What is expected -> Using the data below, output a verbatim copy of the lines between the one holding "Sunday: 11am - 4.00pm" and the one holding "privilege than I.", inclusive, without any pictures.

Records to use ->
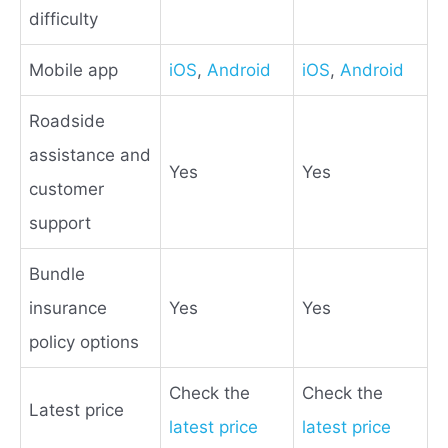
difficulty
Mobile app
iOS
,
Android
iOS
,
Android
Roadside
assistance and
Yes
Yes
customer
support
Bundle
insurance
Yes
Yes
policy options
Check the
Check the
Latest price
latest price
latest price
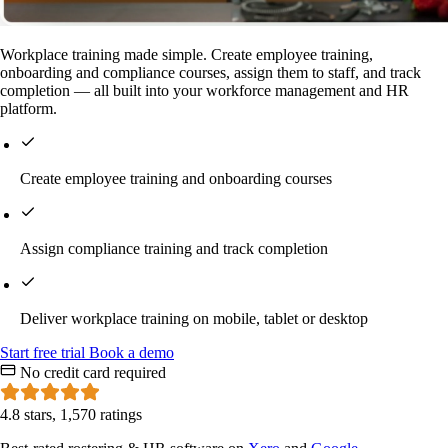
Workplace training made simple. Create employee training,
onboarding and compliance courses, assign them to staff, and track
completion — all built into your workforce management and HR
platform.
Create employee training and onboarding courses
Assign compliance training and track completion
Deliver workplace training on mobile, tablet or desktop
Start
free
trial
Book a demo
No credit card required
4.8 stars, 1,570 ratings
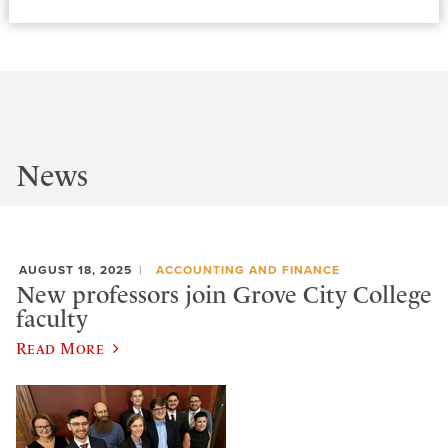
News
AUGUST 18, 2025
ACCOUNTING AND FINANCE
New professors join Grove City College
faculty
Read More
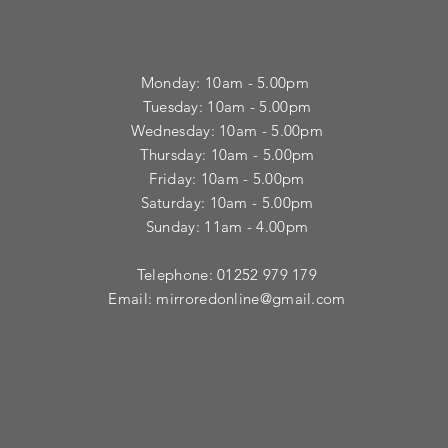
Monday: 10am - 5.00pm
Tuesday: 10am - 5.00pm
​Wednesday: 10am - 5.00pm
​Thursday: 10am - 5.00pm
Friday: 10am - 5.00pm
Saturday: 10am - 5.00pm
Sunday: 11am - 4.00pm
Telephone: 01252 979 179
Email:
mirroredonline@gmail.com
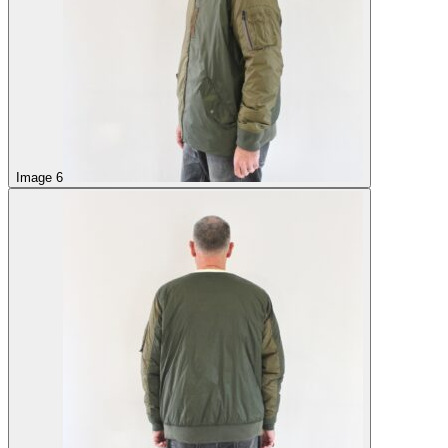
Image 6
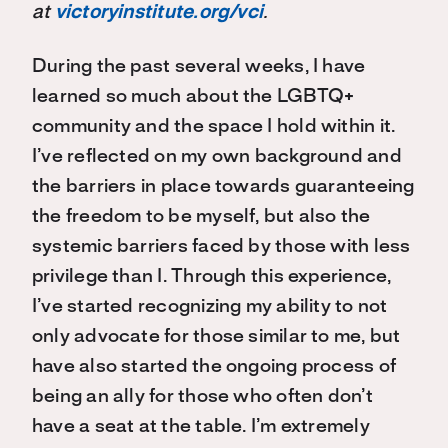
at
victoryinstitute.org/vci
.
During the past several weeks, I have
learned so much about the LGBTQ+
community and the space I hold within it.
I’ve reflected on my own background and
the barriers in place towards guaranteeing
the freedom to be myself, but also the
systemic barriers faced by those with less
privilege than I. Through this experience,
I’ve started recognizing my ability to not
only advocate for those similar to me, but
have also started the ongoing process of
being an ally for those who often don’t
have a seat at the table. I’m extremely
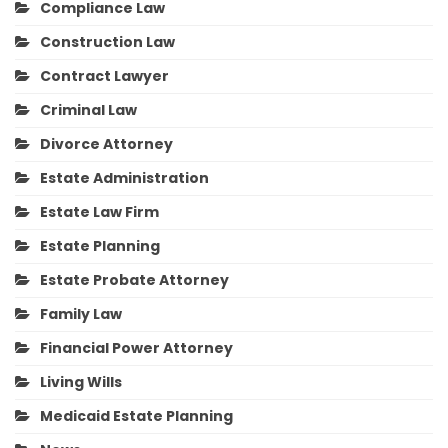
Compliance Law
Construction Law
Contract Lawyer
Criminal Law
Divorce Attorney
Estate Administration
Estate Law Firm
Estate Planning
Estate Probate Attorney
Family Law
Financial Power Attorney
Living Wills
Medicaid Estate Planning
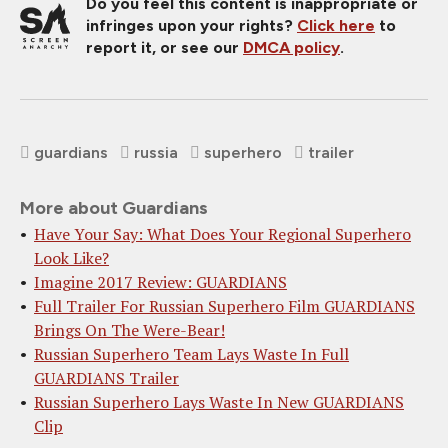
Do you feel this content is inappropriate or
infringes upon your rights?
Click here
to
report it, or see our
DMCA policy
.
guardians
russia
superhero
trailer
More about Guardians
Have Your Say: What Does Your Regional Superhero
Look Like?
Imagine 2017 Review: GUARDIANS
Full Trailer For Russian Superhero Film GUARDIANS
Brings On The Were-Bear!
Russian Superhero Team Lays Waste In Full
GUARDIANS Trailer
Russian Superhero Lays Waste In New GUARDIANS
Clip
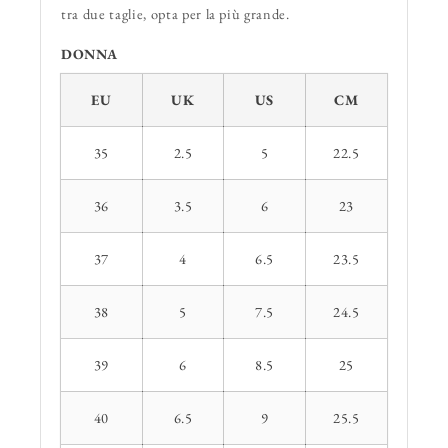
tra due taglie, opta per la più grande.
DONNA
EU
UK
US
CM
35
2.5
5
22.5
36
3.5
6
23
37
4
6.5
23.5
38
5
7.5
24.5
39
6
8.5
25
40
6.5
9
25.5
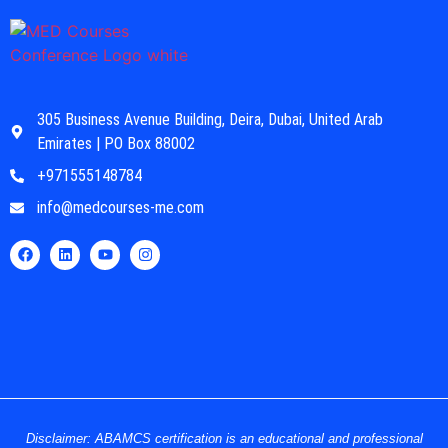
305 Business Avenue Building, Deira, Dubai, United Arab
Emirates | PO Box 88002
+971555148784
info@medcourses-me.com
Disclaimer: ABAMCS certification is an educational and professional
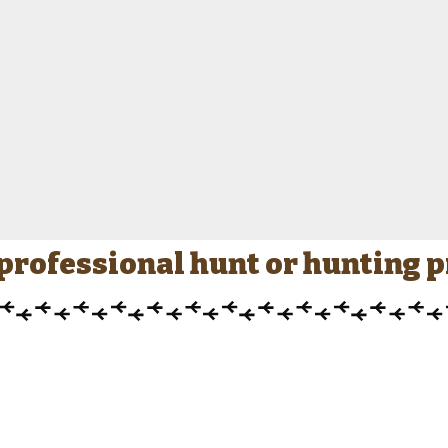
a professional hunt or hunting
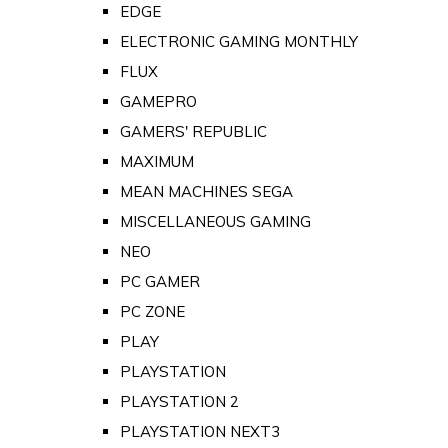
EDGE
ELECTRONIC GAMING MONTHLY
FLUX
GAMEPRO
GAMERS' REPUBLIC
MAXIMUM
MEAN MACHINES SEGA
MISCELLANEOUS GAMING
NEO
PC GAMER
PC ZONE
PLAY
PLAYSTATION
PLAYSTATION 2
PLAYSTATION NEXT3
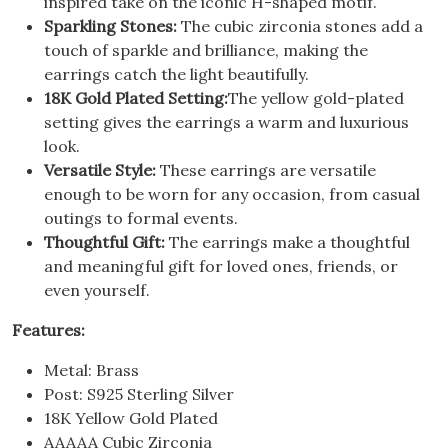
inspired take on the iconic H-shaped motif.
Sparkling Stones:
The cubic zirconia stones add a
touch of sparkle and brilliance, making the
earrings catch the light beautifully.
18K Gold Plated Setting:
The yellow gold-plated
setting gives the earrings a warm and luxurious
look.
Versatile Style:
These earrings are versatile
enough to be worn for any occasion, from casual
outings to formal events.
Thoughtful Gift:
The earrings make a thoughtful
and meaningful gift for loved ones, friends, or
even yourself.
Features:
Metal: Brass
Post: S925 Sterling Silver
18K Yellow Gold Plated
AAAAA Cubic Zirconia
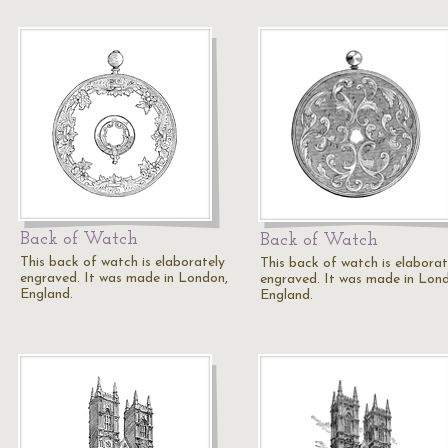
Back of Watch
Back of Watch
This back of watch is elaborately
This back of watch is elaborat
engraved. It was made in London,
engraved. It was made in Lon
England.
England.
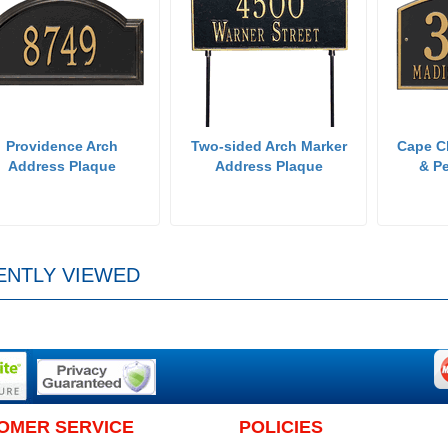
Providence Arch
Two-sided Arch Marker
Cape C
Address Plaque
Address Plaque
& Pe
ENTLY VIEWED
OMER SERVICE
POLICIES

Output for this task ->
Sunday: 11am - 4.00pm
Telephone: 01252 979 179
Email:
mirroredonline@gmail.com
Image 6
at
victoryinstitute.org/vci
.
During the past several weeks, I have
learned so much about the LGBTQ+
community and the space I hold within it.
I’ve reflected on my own background and
the barriers in place towards guaranteeing
the freedom to be myself, but also the
systemic barriers faced by those with less
privilege than I. Through this experience,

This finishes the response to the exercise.